TASK STATEMENT
Which lines have the string "INFARTSGATAN"? Copy all of them from the entries below.

━━━━━ AVAILABLE DATA ━━━━━

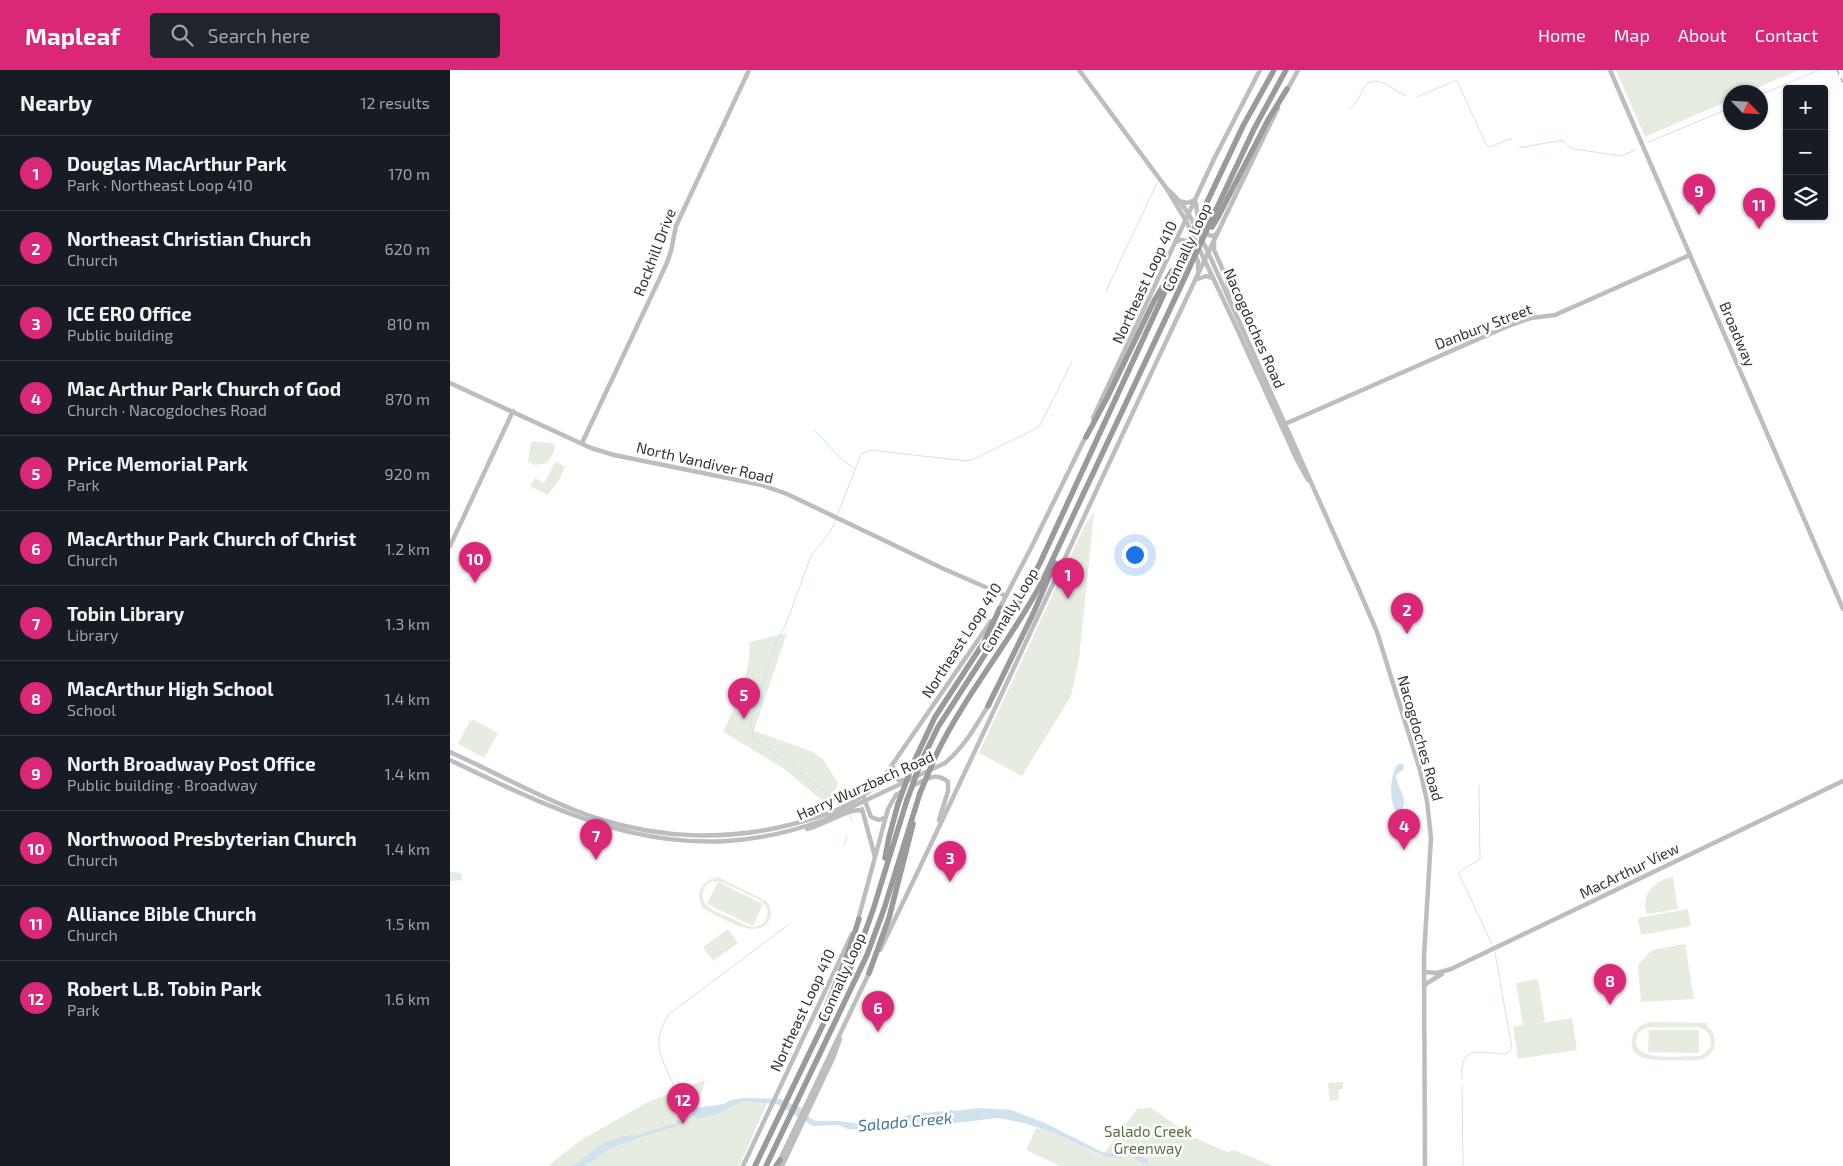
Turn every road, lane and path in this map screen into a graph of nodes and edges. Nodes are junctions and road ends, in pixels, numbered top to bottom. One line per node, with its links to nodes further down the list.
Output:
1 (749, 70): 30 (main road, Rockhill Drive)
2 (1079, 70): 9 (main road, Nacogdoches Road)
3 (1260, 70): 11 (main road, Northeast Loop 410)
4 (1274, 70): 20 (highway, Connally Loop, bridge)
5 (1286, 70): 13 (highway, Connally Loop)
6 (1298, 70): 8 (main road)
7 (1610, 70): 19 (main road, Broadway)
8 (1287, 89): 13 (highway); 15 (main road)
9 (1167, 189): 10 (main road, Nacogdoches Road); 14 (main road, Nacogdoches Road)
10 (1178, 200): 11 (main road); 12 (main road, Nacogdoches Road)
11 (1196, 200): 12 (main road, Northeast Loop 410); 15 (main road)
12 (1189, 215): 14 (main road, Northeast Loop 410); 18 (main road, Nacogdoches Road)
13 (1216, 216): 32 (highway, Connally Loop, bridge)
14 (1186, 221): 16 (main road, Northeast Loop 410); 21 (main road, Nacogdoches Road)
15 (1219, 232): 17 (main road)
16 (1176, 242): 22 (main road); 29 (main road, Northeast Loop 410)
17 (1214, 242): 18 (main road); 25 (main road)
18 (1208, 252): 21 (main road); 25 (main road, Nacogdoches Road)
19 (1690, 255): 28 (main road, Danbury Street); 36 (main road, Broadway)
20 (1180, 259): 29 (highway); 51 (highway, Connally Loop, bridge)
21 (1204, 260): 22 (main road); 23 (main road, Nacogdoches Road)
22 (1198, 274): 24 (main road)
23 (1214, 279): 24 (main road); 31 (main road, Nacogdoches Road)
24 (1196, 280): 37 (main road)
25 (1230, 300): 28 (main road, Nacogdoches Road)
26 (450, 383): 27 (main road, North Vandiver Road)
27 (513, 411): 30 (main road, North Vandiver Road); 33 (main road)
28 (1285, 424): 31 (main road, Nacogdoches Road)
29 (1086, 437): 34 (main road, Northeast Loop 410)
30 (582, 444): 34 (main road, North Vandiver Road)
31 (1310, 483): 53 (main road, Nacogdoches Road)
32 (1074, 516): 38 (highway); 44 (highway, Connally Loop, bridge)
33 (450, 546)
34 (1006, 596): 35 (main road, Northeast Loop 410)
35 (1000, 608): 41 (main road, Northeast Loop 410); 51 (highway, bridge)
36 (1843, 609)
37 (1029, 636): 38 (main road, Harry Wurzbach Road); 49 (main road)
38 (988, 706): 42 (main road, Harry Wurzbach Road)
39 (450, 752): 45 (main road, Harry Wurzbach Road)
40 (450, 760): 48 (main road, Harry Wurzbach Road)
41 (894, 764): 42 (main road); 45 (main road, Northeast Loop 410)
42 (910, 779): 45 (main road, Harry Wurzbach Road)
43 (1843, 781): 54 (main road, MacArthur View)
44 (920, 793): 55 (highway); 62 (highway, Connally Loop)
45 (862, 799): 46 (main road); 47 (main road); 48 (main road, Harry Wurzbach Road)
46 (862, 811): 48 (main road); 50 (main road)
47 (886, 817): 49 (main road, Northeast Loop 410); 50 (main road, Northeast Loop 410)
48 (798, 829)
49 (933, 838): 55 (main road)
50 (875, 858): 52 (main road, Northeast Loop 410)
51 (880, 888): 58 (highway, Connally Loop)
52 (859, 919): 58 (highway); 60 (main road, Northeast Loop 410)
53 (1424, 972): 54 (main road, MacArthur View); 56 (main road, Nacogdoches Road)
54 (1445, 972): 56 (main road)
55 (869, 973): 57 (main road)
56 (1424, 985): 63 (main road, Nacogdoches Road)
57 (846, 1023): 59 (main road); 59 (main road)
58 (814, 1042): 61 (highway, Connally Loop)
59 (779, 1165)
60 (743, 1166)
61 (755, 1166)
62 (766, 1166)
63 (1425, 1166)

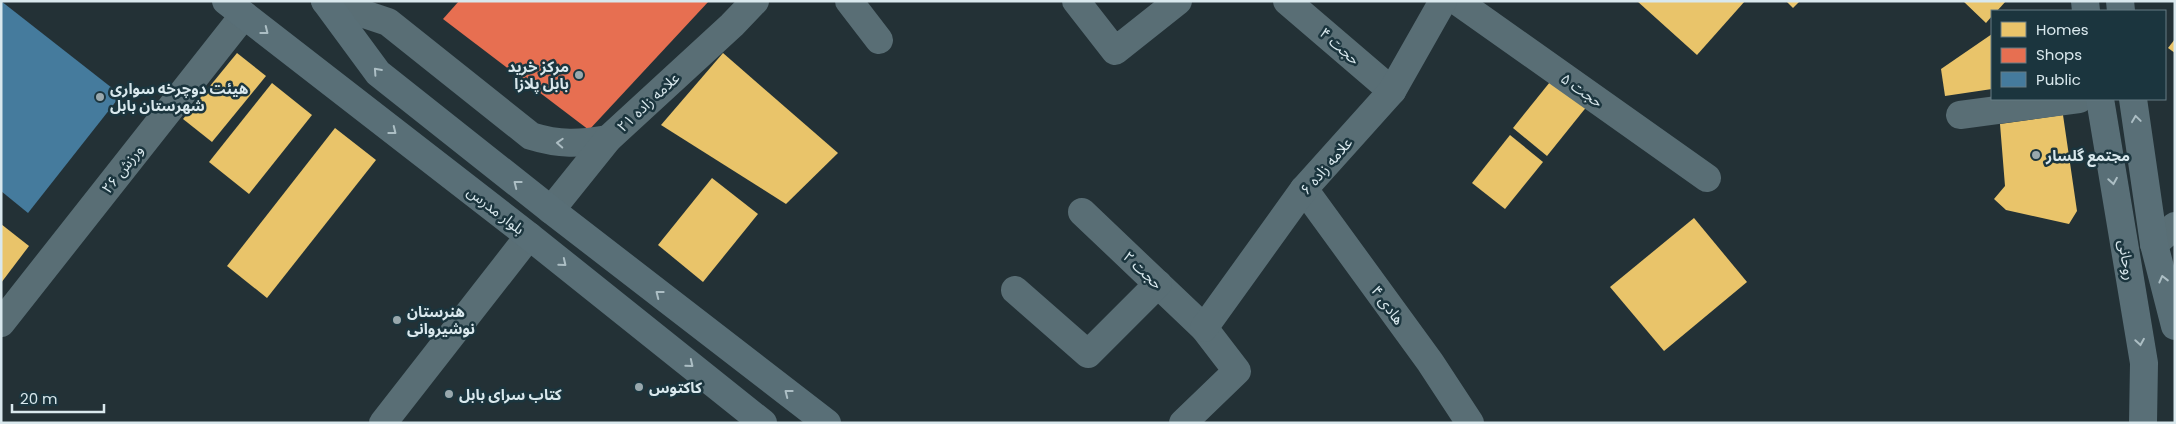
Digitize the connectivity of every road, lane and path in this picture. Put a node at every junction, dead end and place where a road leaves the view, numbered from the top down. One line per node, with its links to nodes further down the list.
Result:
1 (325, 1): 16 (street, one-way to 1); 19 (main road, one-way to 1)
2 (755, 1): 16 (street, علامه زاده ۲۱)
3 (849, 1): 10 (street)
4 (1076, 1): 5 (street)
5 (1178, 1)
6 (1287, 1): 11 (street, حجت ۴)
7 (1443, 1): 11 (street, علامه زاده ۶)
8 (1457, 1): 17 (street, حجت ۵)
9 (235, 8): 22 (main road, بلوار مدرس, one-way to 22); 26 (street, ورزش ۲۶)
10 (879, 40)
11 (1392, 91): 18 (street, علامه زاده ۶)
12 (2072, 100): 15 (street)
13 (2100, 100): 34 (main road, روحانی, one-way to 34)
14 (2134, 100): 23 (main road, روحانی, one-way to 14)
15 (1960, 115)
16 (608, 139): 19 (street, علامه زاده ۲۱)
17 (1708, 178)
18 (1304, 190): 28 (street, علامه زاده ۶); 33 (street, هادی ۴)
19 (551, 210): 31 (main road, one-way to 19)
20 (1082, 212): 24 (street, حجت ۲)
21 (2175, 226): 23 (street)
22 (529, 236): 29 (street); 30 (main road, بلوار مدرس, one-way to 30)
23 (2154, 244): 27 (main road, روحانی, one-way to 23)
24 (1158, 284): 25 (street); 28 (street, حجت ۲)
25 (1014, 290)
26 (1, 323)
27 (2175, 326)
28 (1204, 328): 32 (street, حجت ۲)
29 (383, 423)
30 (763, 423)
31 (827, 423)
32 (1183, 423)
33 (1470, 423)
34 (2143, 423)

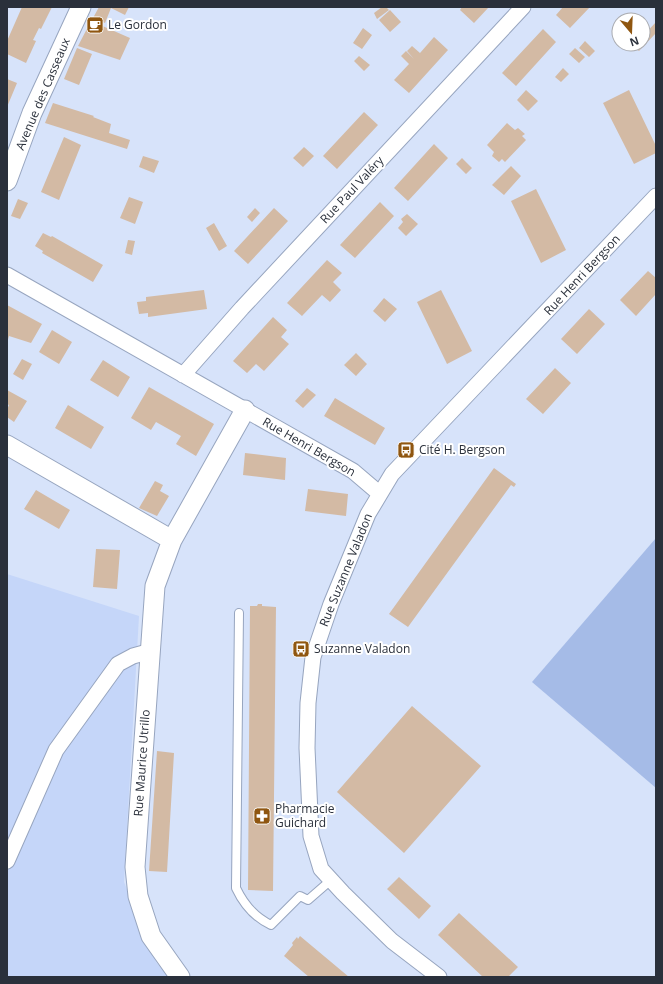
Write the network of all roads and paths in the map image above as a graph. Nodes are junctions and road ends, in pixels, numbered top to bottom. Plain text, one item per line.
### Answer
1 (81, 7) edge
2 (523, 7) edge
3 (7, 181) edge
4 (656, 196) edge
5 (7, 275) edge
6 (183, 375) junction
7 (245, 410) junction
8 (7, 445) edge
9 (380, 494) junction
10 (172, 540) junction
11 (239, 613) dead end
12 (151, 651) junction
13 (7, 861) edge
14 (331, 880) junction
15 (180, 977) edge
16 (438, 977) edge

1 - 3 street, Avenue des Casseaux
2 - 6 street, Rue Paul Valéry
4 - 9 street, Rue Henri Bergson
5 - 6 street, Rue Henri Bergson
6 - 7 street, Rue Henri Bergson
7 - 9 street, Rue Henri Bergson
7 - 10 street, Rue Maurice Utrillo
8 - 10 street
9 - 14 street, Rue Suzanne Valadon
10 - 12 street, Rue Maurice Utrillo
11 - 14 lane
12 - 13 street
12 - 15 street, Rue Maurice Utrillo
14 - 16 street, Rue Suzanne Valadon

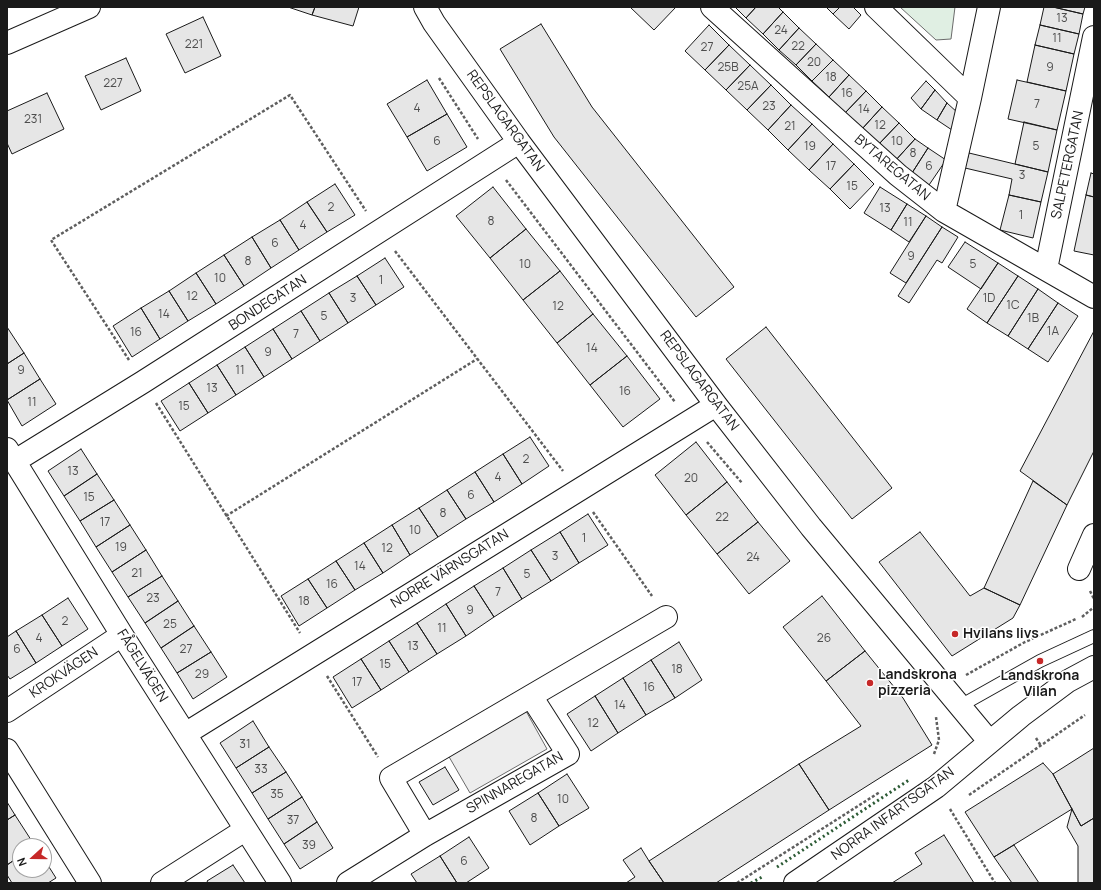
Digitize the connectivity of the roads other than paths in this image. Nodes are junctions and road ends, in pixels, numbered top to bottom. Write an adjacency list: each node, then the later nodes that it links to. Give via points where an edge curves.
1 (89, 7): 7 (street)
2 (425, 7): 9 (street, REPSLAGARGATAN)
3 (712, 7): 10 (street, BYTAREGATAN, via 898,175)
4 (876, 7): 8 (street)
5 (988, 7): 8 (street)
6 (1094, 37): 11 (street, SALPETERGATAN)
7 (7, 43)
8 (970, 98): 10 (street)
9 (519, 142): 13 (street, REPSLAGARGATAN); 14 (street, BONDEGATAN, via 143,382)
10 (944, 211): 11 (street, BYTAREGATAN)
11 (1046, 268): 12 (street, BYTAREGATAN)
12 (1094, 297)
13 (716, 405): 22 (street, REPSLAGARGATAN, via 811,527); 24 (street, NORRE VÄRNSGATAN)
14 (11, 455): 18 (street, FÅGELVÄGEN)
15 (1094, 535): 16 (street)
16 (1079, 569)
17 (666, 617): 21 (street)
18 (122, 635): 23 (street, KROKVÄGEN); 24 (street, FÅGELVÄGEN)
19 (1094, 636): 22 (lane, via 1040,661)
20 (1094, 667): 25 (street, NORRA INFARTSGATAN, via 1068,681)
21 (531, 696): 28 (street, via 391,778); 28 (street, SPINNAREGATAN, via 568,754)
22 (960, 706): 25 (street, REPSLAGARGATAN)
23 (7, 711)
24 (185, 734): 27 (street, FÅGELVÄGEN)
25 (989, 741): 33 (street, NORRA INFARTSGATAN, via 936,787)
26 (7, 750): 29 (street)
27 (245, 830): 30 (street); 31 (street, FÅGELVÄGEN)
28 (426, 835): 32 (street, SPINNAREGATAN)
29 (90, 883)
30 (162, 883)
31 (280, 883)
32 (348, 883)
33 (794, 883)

━━━━━

PROBLEM SOLUTION
20 (1094, 667): 25 (street, NORRA INFARTSGATAN, via 1068,681)
25 (989, 741): 33 (street, NORRA INFARTSGATAN, via 936,787)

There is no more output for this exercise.